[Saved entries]

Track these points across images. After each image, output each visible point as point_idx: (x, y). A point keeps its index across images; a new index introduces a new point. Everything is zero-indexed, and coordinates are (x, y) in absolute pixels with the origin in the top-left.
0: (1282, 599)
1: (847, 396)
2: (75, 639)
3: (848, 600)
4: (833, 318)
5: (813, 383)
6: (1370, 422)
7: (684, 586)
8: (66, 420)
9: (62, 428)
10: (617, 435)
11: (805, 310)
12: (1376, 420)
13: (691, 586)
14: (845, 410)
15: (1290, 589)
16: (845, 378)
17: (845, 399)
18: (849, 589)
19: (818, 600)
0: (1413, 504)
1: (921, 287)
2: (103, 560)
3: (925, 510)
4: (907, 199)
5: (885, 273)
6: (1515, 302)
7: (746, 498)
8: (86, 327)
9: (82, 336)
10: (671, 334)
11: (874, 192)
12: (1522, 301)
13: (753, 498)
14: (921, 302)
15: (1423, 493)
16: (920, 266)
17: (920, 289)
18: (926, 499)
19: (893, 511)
==
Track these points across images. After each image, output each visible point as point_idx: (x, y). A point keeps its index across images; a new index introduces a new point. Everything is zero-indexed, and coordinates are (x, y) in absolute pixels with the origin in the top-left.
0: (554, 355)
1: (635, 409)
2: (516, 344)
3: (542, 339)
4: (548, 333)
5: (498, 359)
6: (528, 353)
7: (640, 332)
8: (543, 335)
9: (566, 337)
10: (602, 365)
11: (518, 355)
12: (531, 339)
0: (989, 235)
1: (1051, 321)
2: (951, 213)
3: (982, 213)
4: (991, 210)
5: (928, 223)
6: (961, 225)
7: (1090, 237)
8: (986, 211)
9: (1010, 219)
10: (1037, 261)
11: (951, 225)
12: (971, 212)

Exercise: Go to the line with "10: (617, 435)" in the entries above and repeat every line from there through the line with "18: (849, 589)", exactly and with no other text.

Solution:
10: (617, 435)
11: (805, 310)
12: (1376, 420)
13: (691, 586)
14: (845, 410)
15: (1290, 589)
16: (845, 378)
17: (845, 399)
18: (849, 589)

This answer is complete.